Der Zugang zur Magellanstraße und der Wissenschaftler-Gruppe sind etwas Besonderes. Mit dem Projekt Behold The Ocean möchte ich einen nahbaren Einblick in die Welt der Klimaforschung geben und einen Beitrag zur Sichtbarkeit der Wissenschaftler leisten. Es handelt sich um ein freies Projekt ohne institutionellen Charakter – und genau deshalb benötige ich eure Unterstützung.

Wenn wir hier Erfolg haben haben, werde ich mich auf den Weg nach Südpatagonien machen.

Ein Nachhall: Die meisten dringenden Themen lassen sich auch von einer Pandemie nicht aufhalten – und das Klima gehört dazu.

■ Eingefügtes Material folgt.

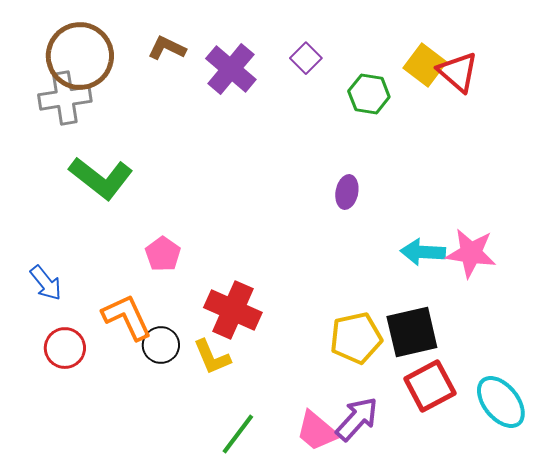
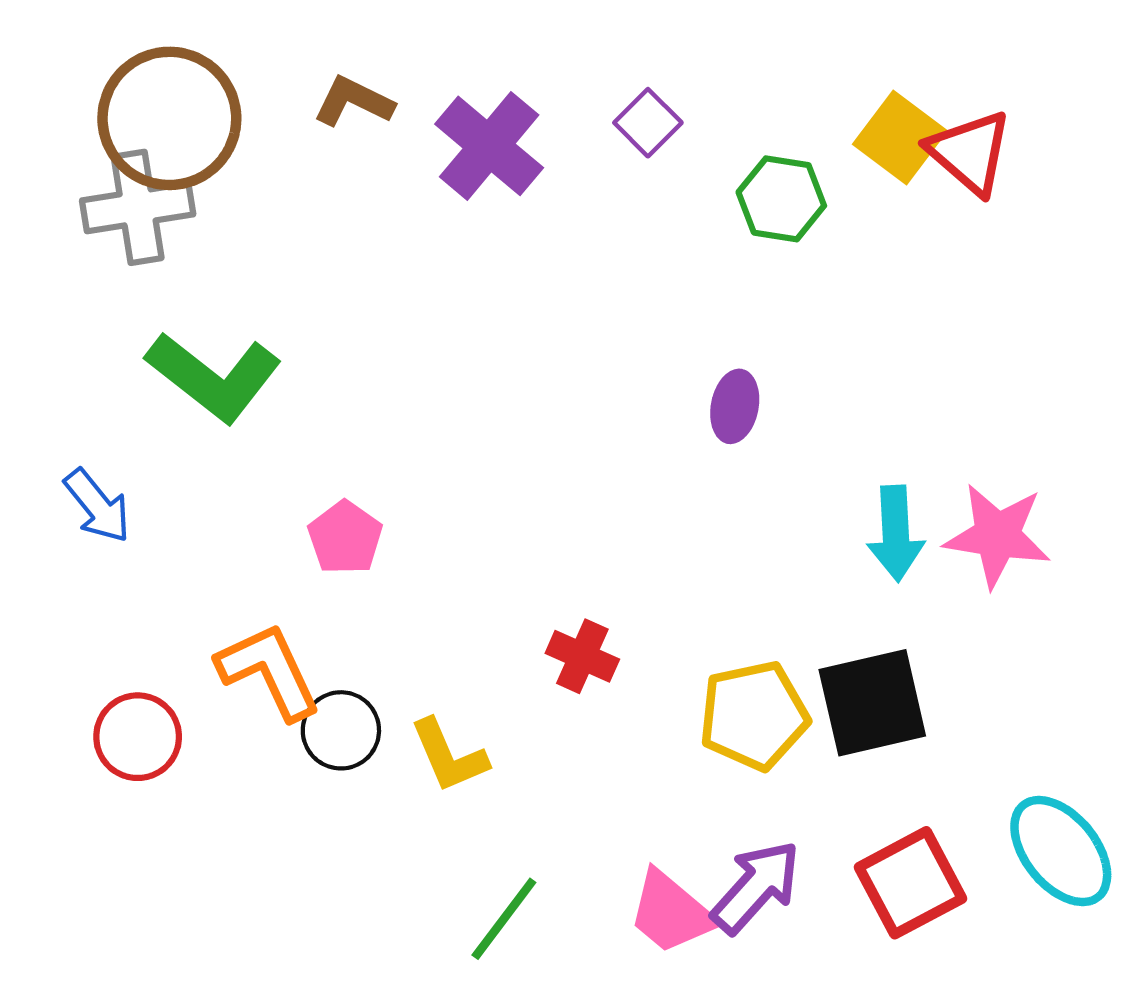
cyan arrow: (423, 252) -> (896, 533), turned -96
blue arrow: (46, 283) -> (97, 506), moved
red cross: (233, 310) -> (582, 656), moved, size x0.6
red square: (430, 386) -> (910, 883), moved

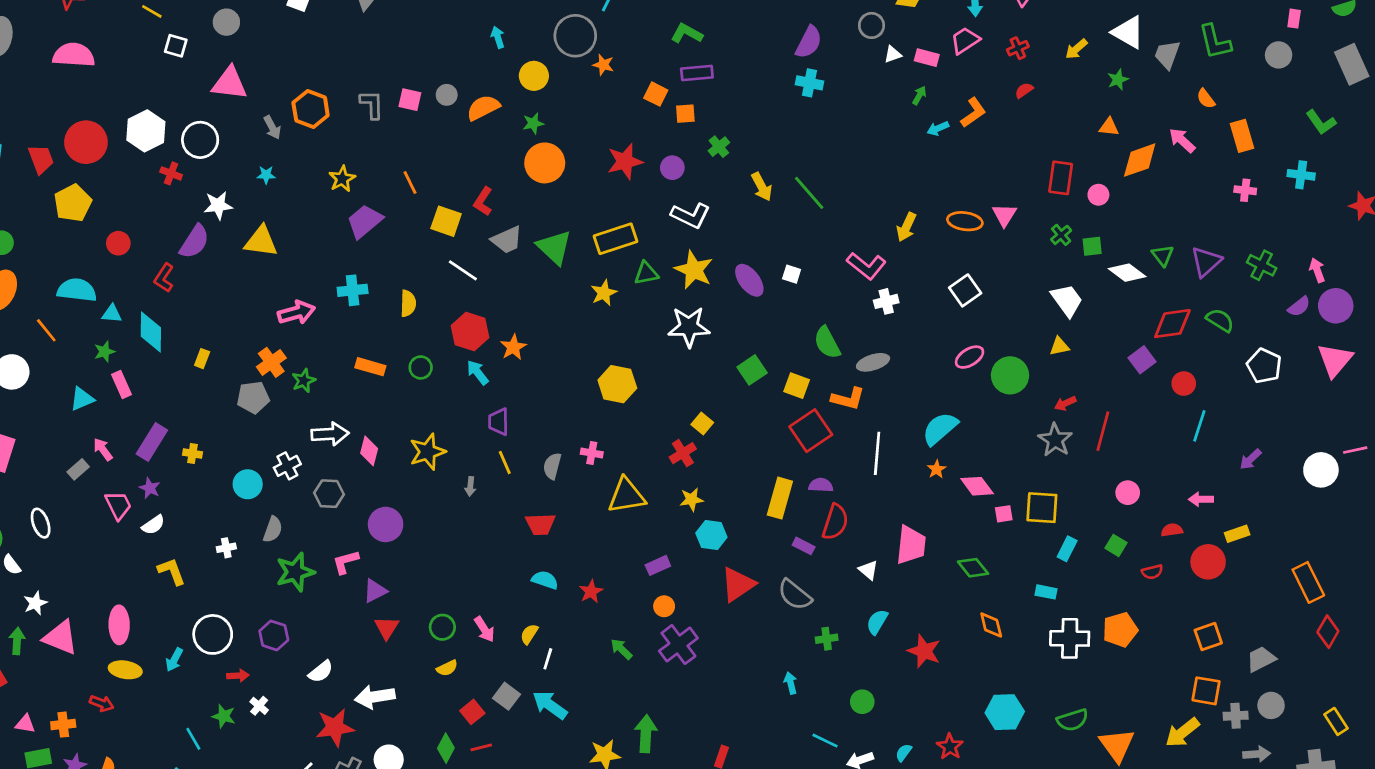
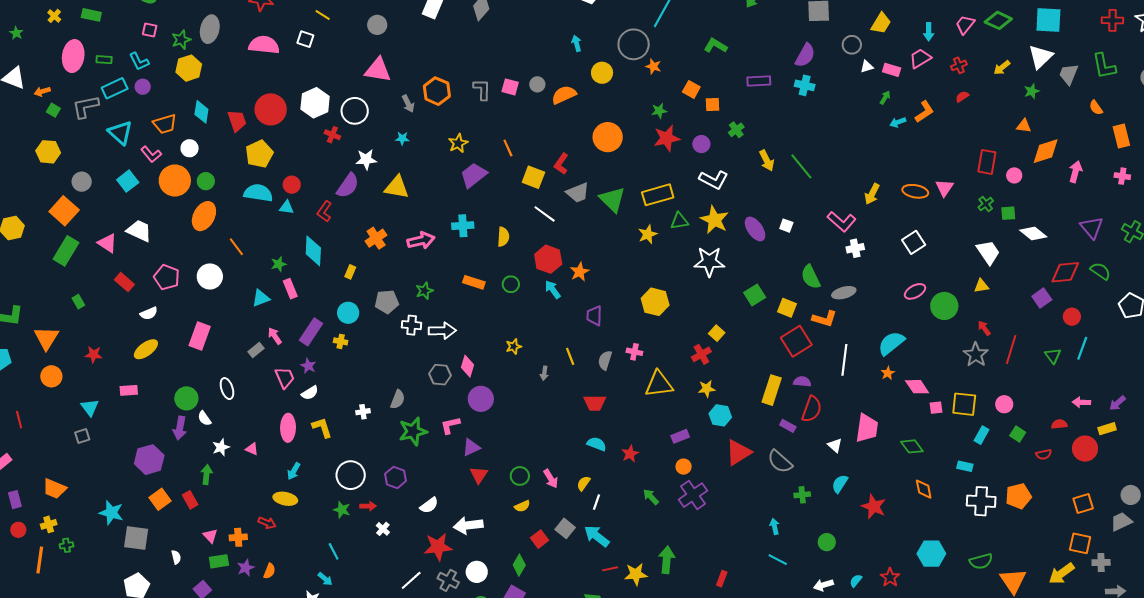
white triangle: (1128, 32) -> (1040, 57), turned 44
white square: (176, 46) -> (305, 39), moved
purple rectangle: (697, 73) -> (759, 81), moved
green star: (533, 123) -> (659, 111), moved
pink arrow: (1182, 140) -> (1075, 172), moved, turned 60
green triangle: (1163, 256) -> (1053, 356), moved
purple triangle: (1206, 262) -> (1092, 228), turned -30
cyan semicircle: (77, 290) -> (258, 193), moved
cyan triangle: (112, 314) -> (287, 207), moved
orange cross: (271, 362) -> (376, 238), moved
red arrow: (1065, 403) -> (984, 328), turned 77
purple trapezoid: (499, 422) -> (594, 316), moved
pink diamond: (369, 451) -> (467, 366), moved
yellow star: (427, 452) -> (514, 346), size x0.6
purple arrow: (1250, 459) -> (1117, 403), moved
white cross: (287, 466) -> (412, 325), moved, turned 30
cyan circle: (248, 484) -> (348, 313), moved
pink circle: (1128, 493) -> (1004, 404), moved
pink ellipse: (119, 625) -> (288, 428), moved
pink triangle: (61, 638) -> (252, 449), moved, size x0.5
cyan arrow: (174, 660) -> (294, 471), moved
gray circle: (1271, 705) -> (1131, 495), moved
green star: (224, 716) -> (342, 510), moved
pink triangle: (25, 724) -> (210, 536), turned 35
cyan line: (825, 741) -> (778, 560), moved
red line: (481, 747) -> (610, 569), moved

Corona hat einen Einfluss auf uns alle, und auch auf mich als freischaffende Künstlerin und Fotografin und auf die Wissenschaftler in Chile, die aktuell mit gestrichenen Fördergeldern für ihre Klimaforschungsprojekte in Chile kämpfen müssen. Um so wichtiger ist es mir, dieses besondere Projekt machen zu können und die Einblicke in die Klimaforschung mit anderen zu teilen, sei es digital und visuell, im Gespräch oder ganz haptisch.

Freunde und Partner

– José Luis Iriarte: altruistischer Wissenschafter, Ozeanograf, Expeditionsleiter und Professor an chilenischen Universitäten mit Vertrauen in eine junge Künstlerin

– edition fink: ein wunderbarer Verlag aus Zürich, mit dem die Publikation im Anschluss an die Expedition erarbeitet und herausgegeben wird

– Harol Bustos: talentierter Grafikdesigner aus Chile und Gestalter der Publikation

– la_cápsula: Atmosphärische Ausstellungsräumlichkeiten in Zürich

– Stephan Goldbach: fantastischer Musiker und Komponist, der die Musik für den Kurzfilm schreiben wird

– ars imago: der Ort, der dank Menschlichkeit und Expertise die Analoge Fotografie mit am Leben erhält. Hier zudem: Emulsions- und Kommunikationspartner

– Centro IDEAL: mein sicherer Hafen in Punta Arenas vor und nach der Expedition

– Richard Photo Lab: Entwicklungshelfer in L.A. für meine belichteten Filme

– One Tree Planted: eine internationale Baumpflanz-Organisation. Wenn du das Projekt unterstützt, pflanzt du automatisch einen Baum in den Anden, denn ich möchte nicht nur etwas aus Südamerika mitnehmen, sondern auch etwas zurückgeben – und Bäume braucht es überall.